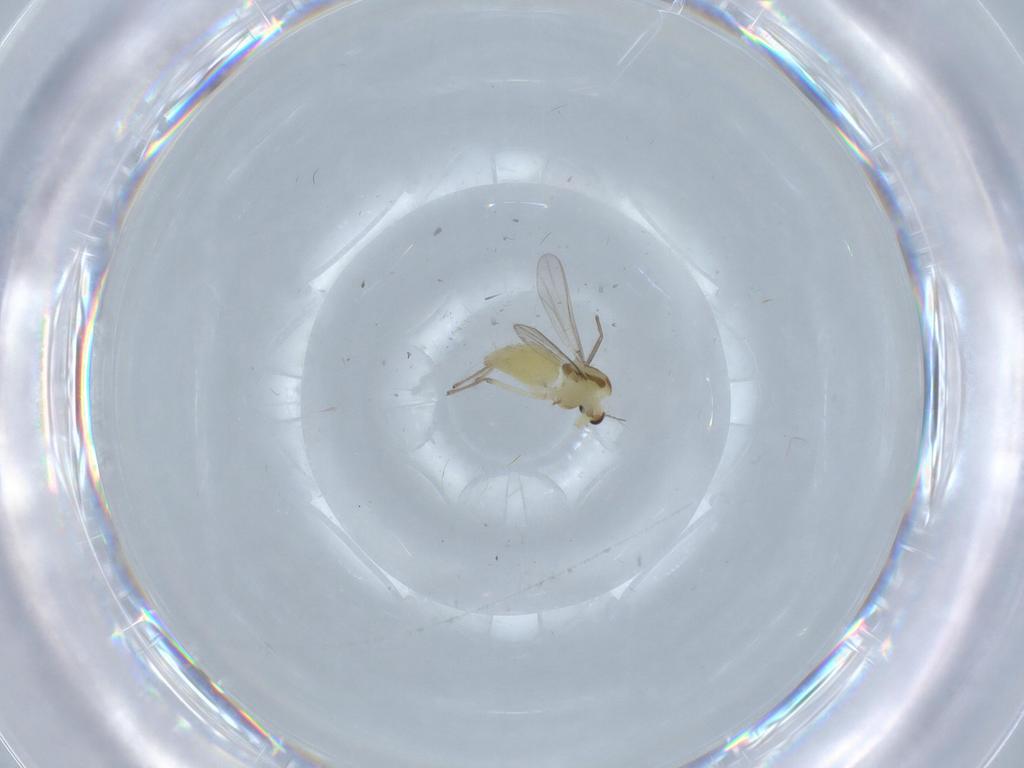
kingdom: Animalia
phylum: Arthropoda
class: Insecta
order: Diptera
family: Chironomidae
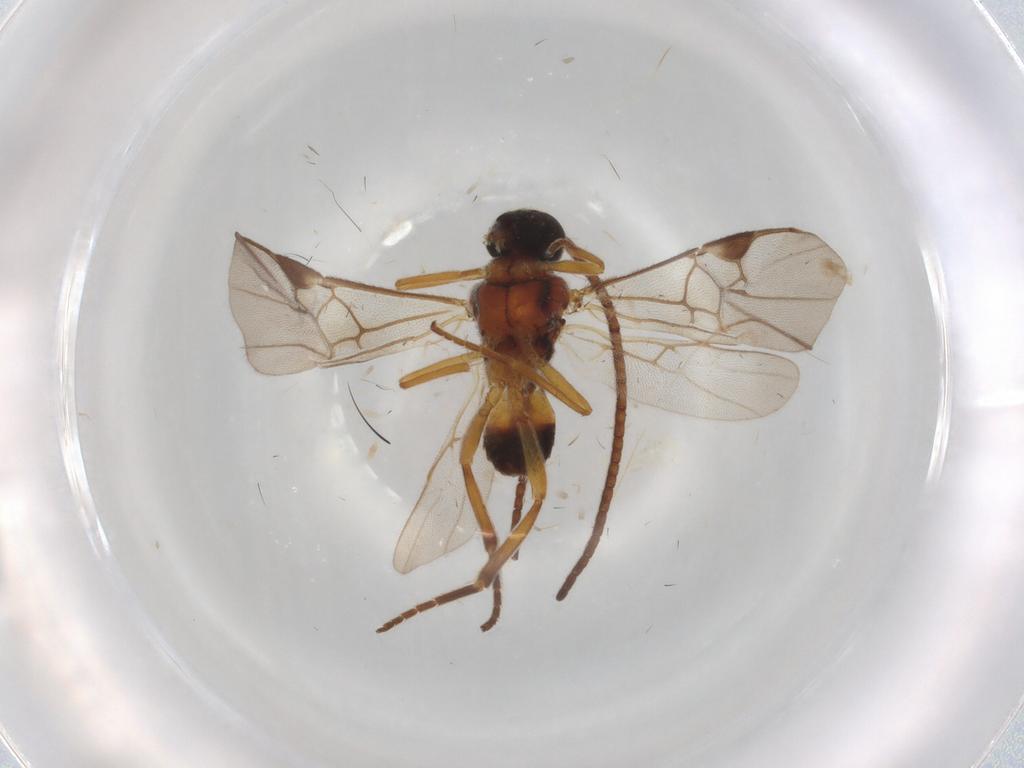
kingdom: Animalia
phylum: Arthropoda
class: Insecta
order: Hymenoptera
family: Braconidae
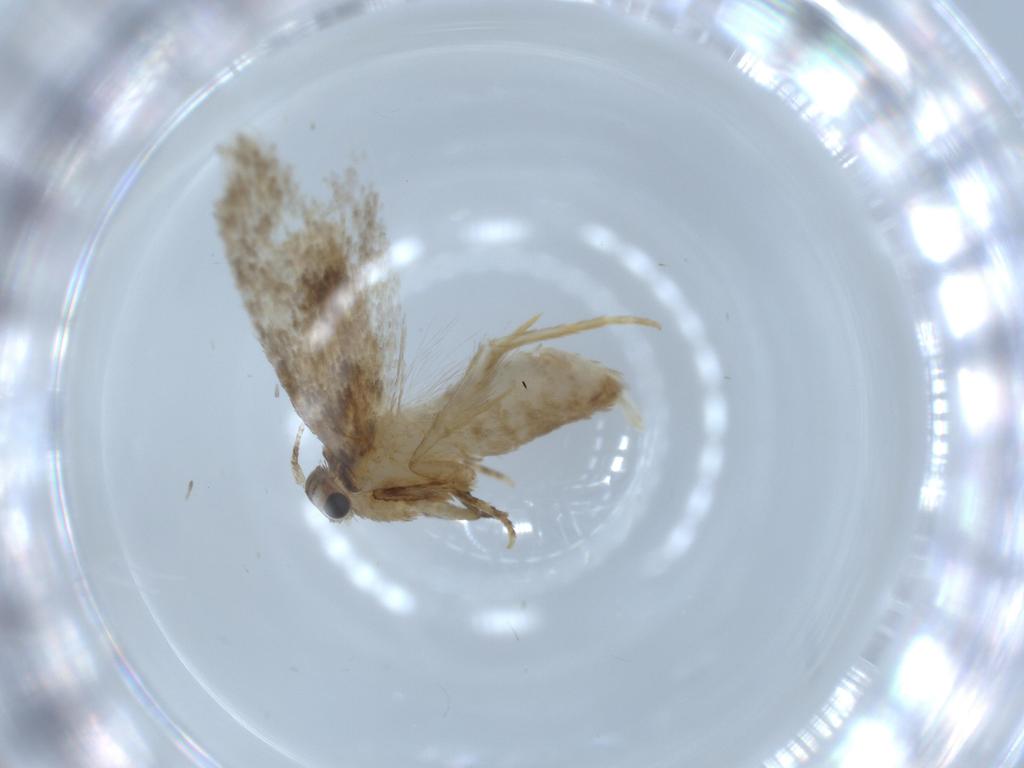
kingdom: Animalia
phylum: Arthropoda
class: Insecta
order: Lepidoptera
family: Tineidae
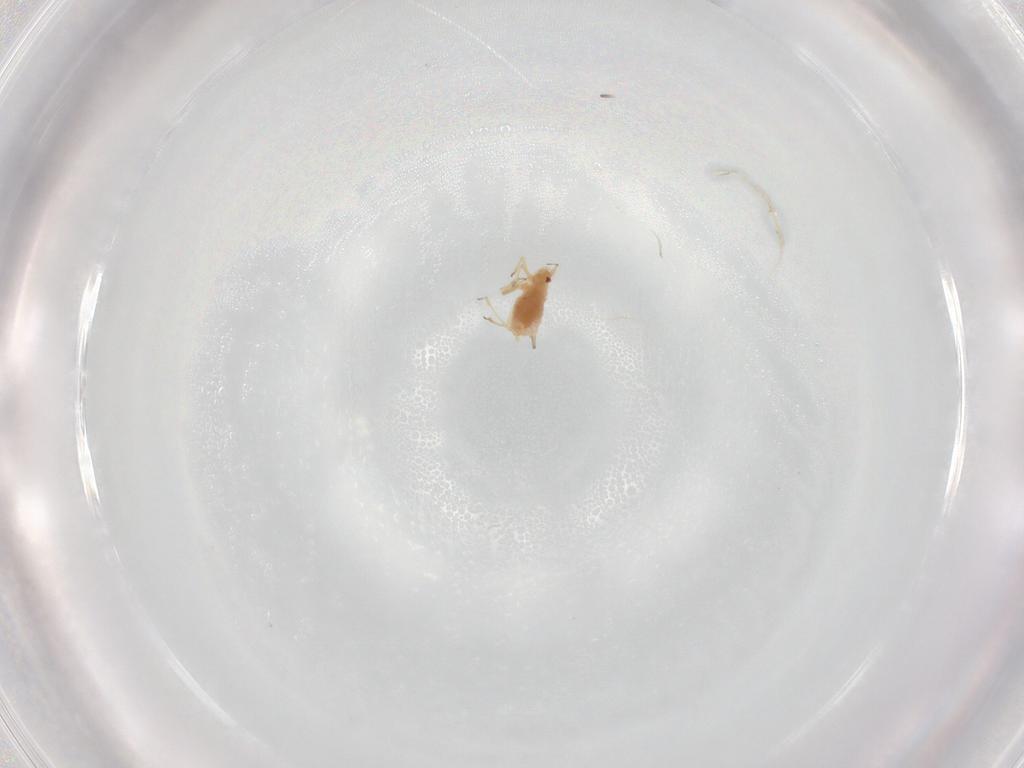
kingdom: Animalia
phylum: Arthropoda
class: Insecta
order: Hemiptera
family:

────────────────

• _To be done_
Rewrite the lines of all the entries, swapping "phylum" for "division" and leaving everything else the same. Omit the pictures.

• _Exercise solution_
kingdom: Animalia
division: Arthropoda
class: Insecta
order: Diptera
family: Chironomidae
kingdom: Animalia
division: Arthropoda
class: Insecta
order: Hymenoptera
family: Braconidae
kingdom: Animalia
division: Arthropoda
class: Insecta
order: Lepidoptera
family: Tineidae
kingdom: Animalia
division: Arthropoda
class: Insecta
order: Hemiptera
family:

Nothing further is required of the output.